Wondering how to control federal spending?

Have you ever wondered why federal spending continues to increase despite the ongoing economic downturn and in the face of all the bluster about the debt ceiling that came out of Washington this past summer? The hidden driver is something called “baseline budgeting.” More on that below.

In a household or in any business, budgets are formally or informally set based on income, projected over some period of time. In many households, that time frame may be as short as a month; for large corporations, it may be five years or more.

But in both small and large budgeting situations, mid-course adjustments are made when expectations change — for the better or worse. So if our income decreases, we reduce our spending on something. And we incorporate that reduction into our future plans. But not so the federal government.

Beginning in 1974 with the passage of the Congressional Budget Act, the federal budget was set up to effectively run on cruise control. The situation was exacerbated in 1987 with passage of the amazingly misnamed Deficit Control Act, which essentially accelerates the cruise-control setting yearly by adding a built-in inflation multiplier.

These laws put in motion a process that effectively locks in a level of spending for each year’s federal budget based on the level of spending the previous year, plus a built-in inflation multiplier, of between 3 and 10 percent. No further action required. The government just runs itself at a higher and higher spending rate year after year.

(For the purposes of this article, I am not discussing Social Security, Medicare and Medicaid. They require their own separate analysis. This discussion covers everything else: the Department of Defense, the EPA, the Department of Education, etc.)

Here’s how this works in current practice. The baseline federal budget for 2012 is $3.6 trillion (Yes, that’s $3,600,000,000,000.) Using the “baseline cruise control” method described above, the federal budget for 2021 is projected to be a mind-blowing $5.7 trillion. And it will rise to $5.7 trillion, automatically, because of baseline budgeting, without a meeting or a vote. It’s just baked in.

When one adds in all the years between 2012 and 2021, there are about $10 trillion of aggregate spending increases baked into future Federal budgets. Wild, right?

As crazy as the situation sounds so far, the next act is where the gimmickry really gets out of control. This past summer, a deal was struck to raise the federal debt ceiling by $2.5 trillion in exchange for $1 trillion in budget cuts agreed to in August and $1.5 trillion more scheduled to be negotiated by a House/Senate super committee over the next six months.

Because of baseline budgeting, the only cuts which are “real” are those, if any, made in the current year, because those cuts reduce the baseline upon which next year’s budget is based. Any cuts made in future years are nothing more than reductions in the built-in increases.

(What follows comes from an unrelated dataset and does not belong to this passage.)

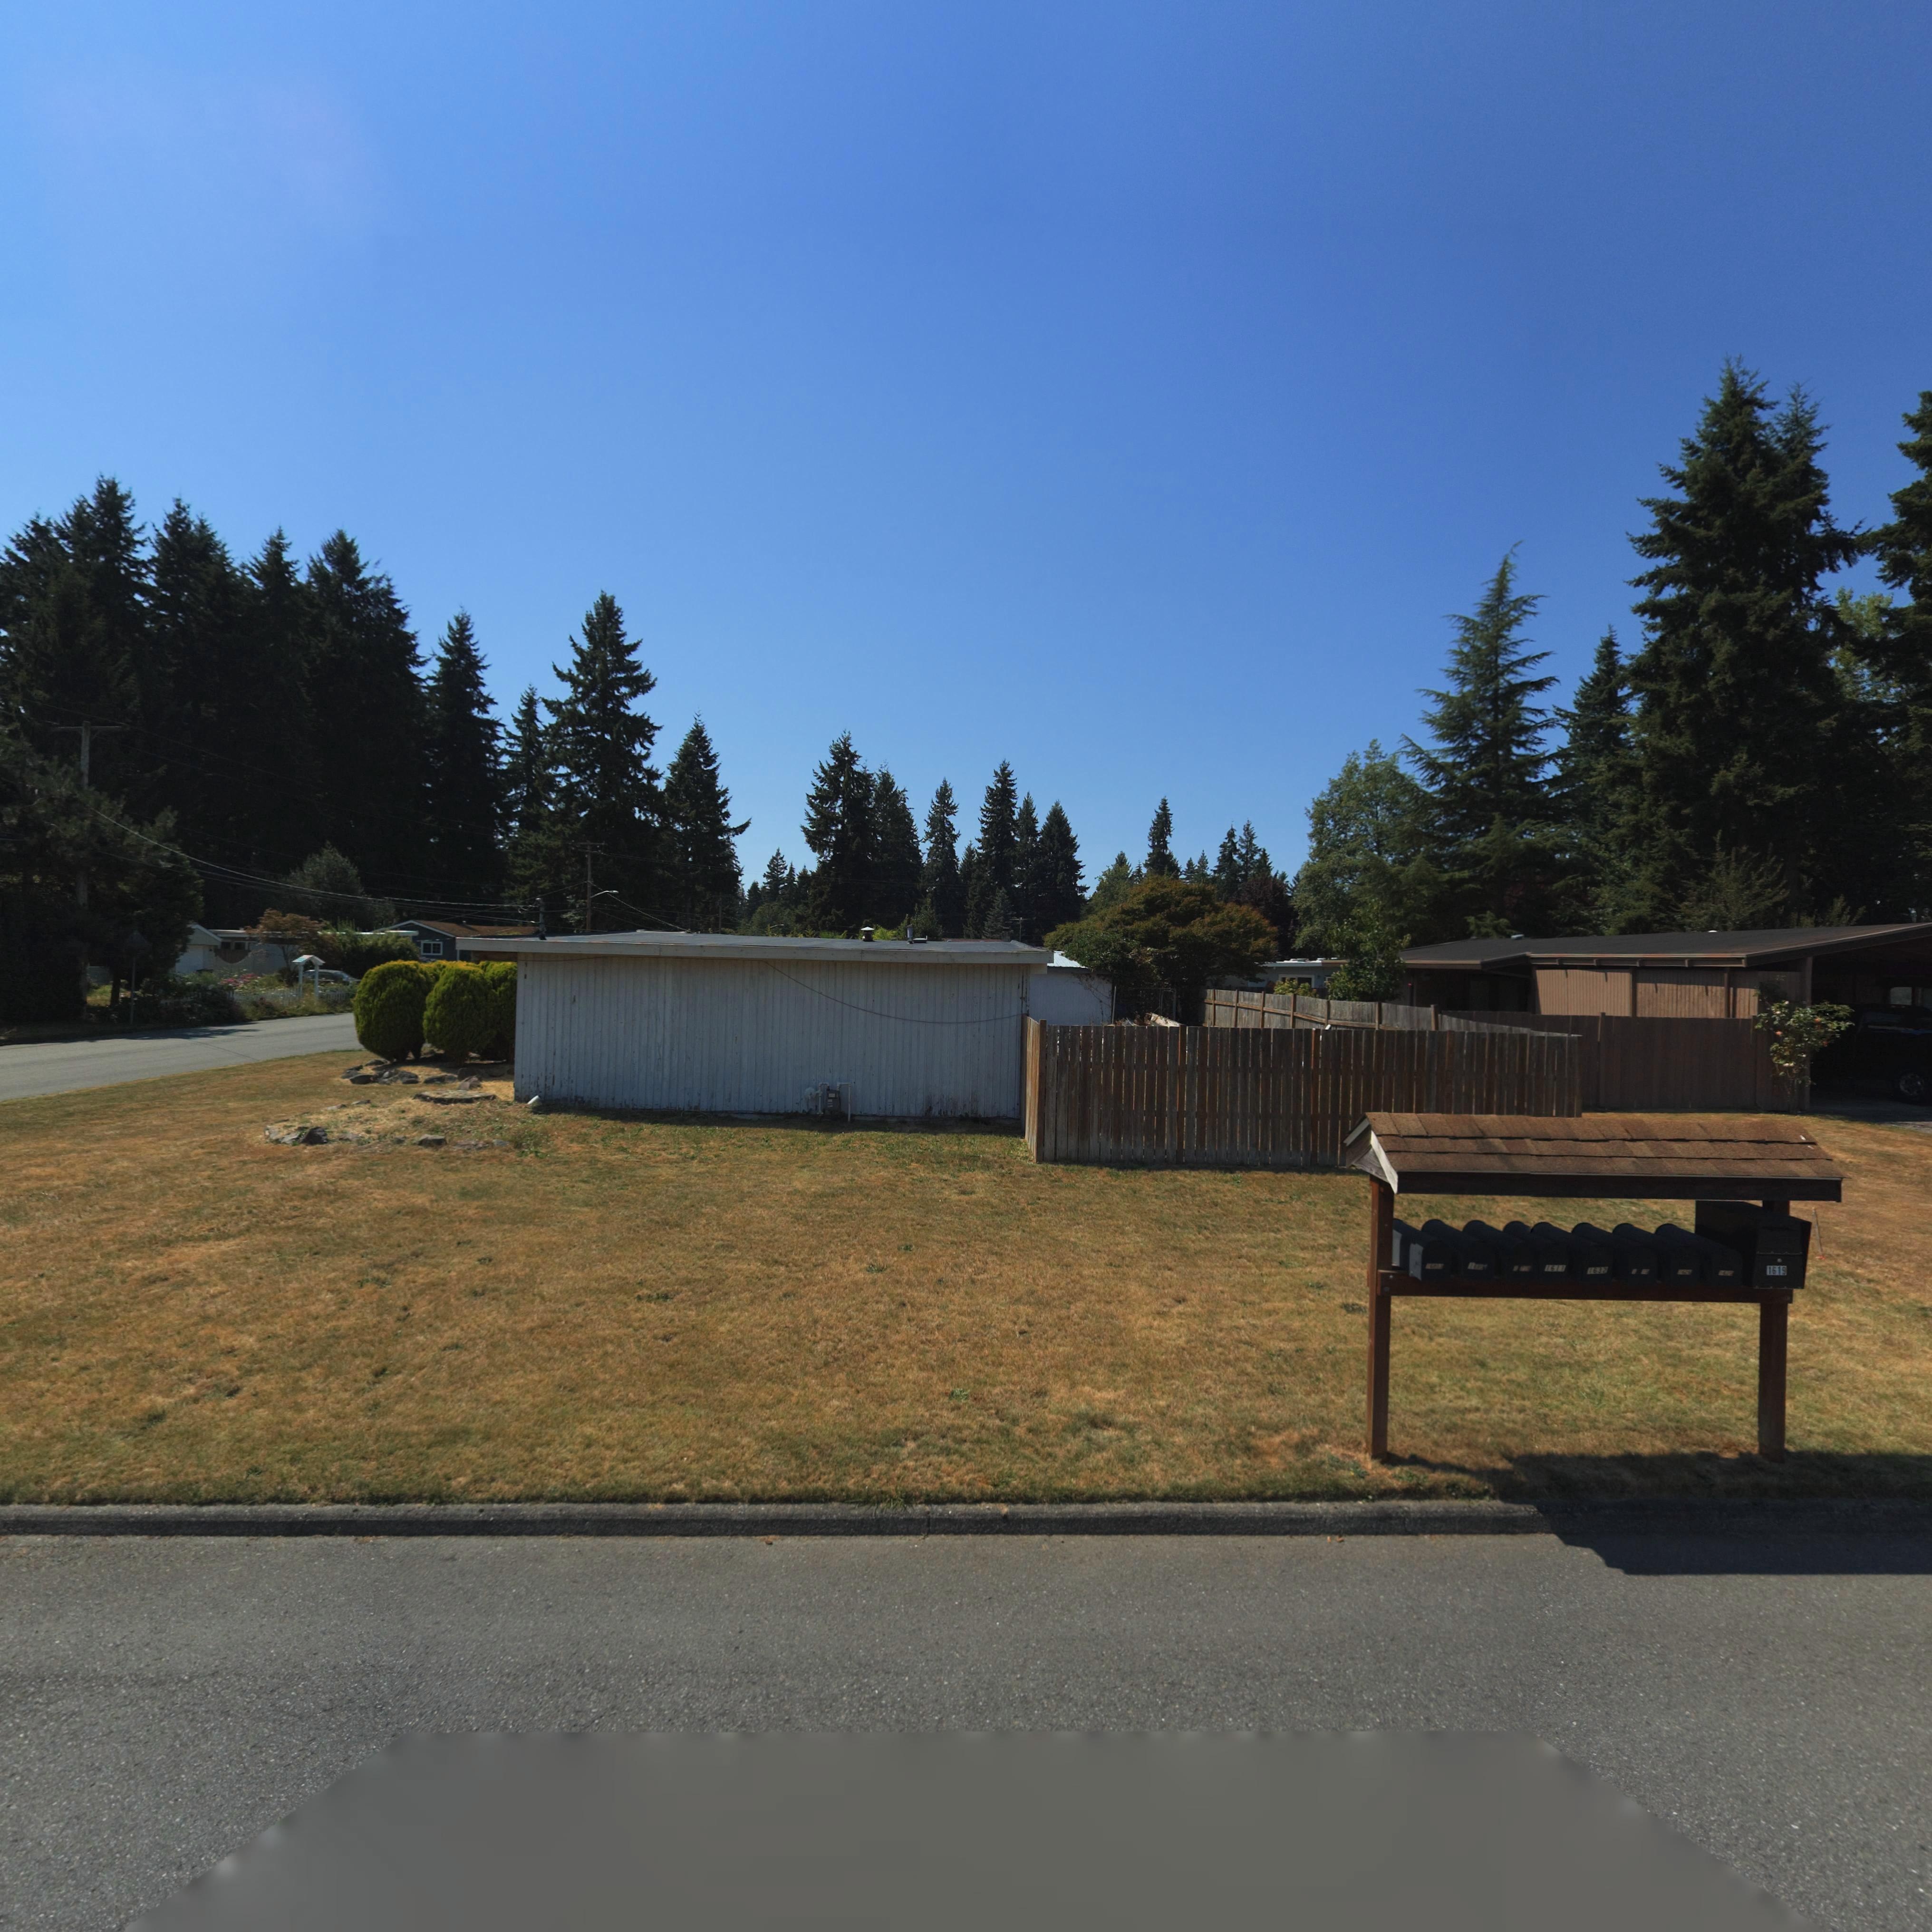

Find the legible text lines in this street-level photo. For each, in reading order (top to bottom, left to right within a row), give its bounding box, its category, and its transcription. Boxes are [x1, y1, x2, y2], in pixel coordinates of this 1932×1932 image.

[1767, 1266, 1787, 1275] StreetNumber: 1619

So if $2.5 trillion in “cuts” are agreed to be applied in years beyond 2011, the actual result is to reduce the built-in increases from the $10 trillion discussed above to $7.5 trillion.

That’s right! No cuts, just a modestly smaller increase. Gives you some idea of how we’re bankrupting the country, and doing so at an accelerating pace. Consider that a baked-in average multiplier of 5 percent, left to work its numerical compound interest magic, will double a budget in about 15 years.

It’s this crazy: If tomorrow Congress passed a bill that approved spending $5 trillion to cover the entire surface of the USA with yogurt in 2015, that spending becomes part of the baseline. If next year the “Yogurt Coverage Bill” were repealed, the Congressional Budget Office would report a $5 trillion cut in the federal budget.

Earlier I wrote about mid-course budget corrections. There’s a formal name for this process: zero-based budgeting. It’s based on common sense. The budgeting process begins by justifying whether a particular expenditure is still needed and affordable or whether it can be frozen, cut or eliminated over the coming year. Every program and department has to present its plan and that plan has to be approved.

This is how it’s done in the business world. In that world budgets are built from the bottom up, department by department. Implementing some form of this process is one realistic way of achieving substantial, vital cuts in government spending. At the state level, zero-based budgeting has already been initiated. New Jersey is one example where, out of fiscal necessity, a bipartisan effort is underway to control spending using this real-world method.

 Increasing taxes is not a solution to this country’s debt issues. In fact, it would make the problem worse by masking the real disease, which is baseline budgeting. Giving the federal government more money through taxation does not result in a cut of a single dollar of spending.

Neither the current administration nor past administrations have been the least bit honest about baseline budgeting’s cumulative output of spending demands. If the country is to move back toward fiscal sanity, we citizens need to push back on candidates and ask where they stand on such a vital issue.
 

 Richard Shanley, CPA is a retired audit partner of the accounting firm of Deloitte & Touche. He lives in Salisbury.